**What you are asked to do:**
Once you find a line containing the word "pitch" in the entries below, copy it.

Dataset records:
Content starts
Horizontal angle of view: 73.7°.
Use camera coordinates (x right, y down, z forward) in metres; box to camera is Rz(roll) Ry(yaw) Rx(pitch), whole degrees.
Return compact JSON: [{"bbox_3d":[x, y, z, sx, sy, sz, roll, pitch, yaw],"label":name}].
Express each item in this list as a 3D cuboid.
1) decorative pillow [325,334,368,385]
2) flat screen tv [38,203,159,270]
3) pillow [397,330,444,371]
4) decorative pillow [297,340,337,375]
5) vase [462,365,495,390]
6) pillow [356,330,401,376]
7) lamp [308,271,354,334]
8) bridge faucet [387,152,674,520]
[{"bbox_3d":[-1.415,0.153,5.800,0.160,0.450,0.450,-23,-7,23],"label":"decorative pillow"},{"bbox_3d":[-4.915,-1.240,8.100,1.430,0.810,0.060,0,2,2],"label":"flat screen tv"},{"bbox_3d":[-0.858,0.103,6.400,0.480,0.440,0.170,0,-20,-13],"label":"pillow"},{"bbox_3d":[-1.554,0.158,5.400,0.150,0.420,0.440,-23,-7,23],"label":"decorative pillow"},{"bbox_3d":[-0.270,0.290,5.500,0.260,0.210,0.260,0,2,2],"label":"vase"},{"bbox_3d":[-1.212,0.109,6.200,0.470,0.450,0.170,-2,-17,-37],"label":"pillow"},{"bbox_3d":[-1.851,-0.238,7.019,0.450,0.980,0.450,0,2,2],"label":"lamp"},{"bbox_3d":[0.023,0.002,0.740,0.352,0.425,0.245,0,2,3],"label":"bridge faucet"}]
Content ends
**Exercise output:**
Use camera coordinates (x right, y down, z forward) in metres; box to camera is Rz(roll) Ry(yaw) Rx(pitch), whole degrees.
Return compact JSON: [{"bbox_3d":[x, y, z, sx, sy, sz, roll, pitch, yaw],"label":name}].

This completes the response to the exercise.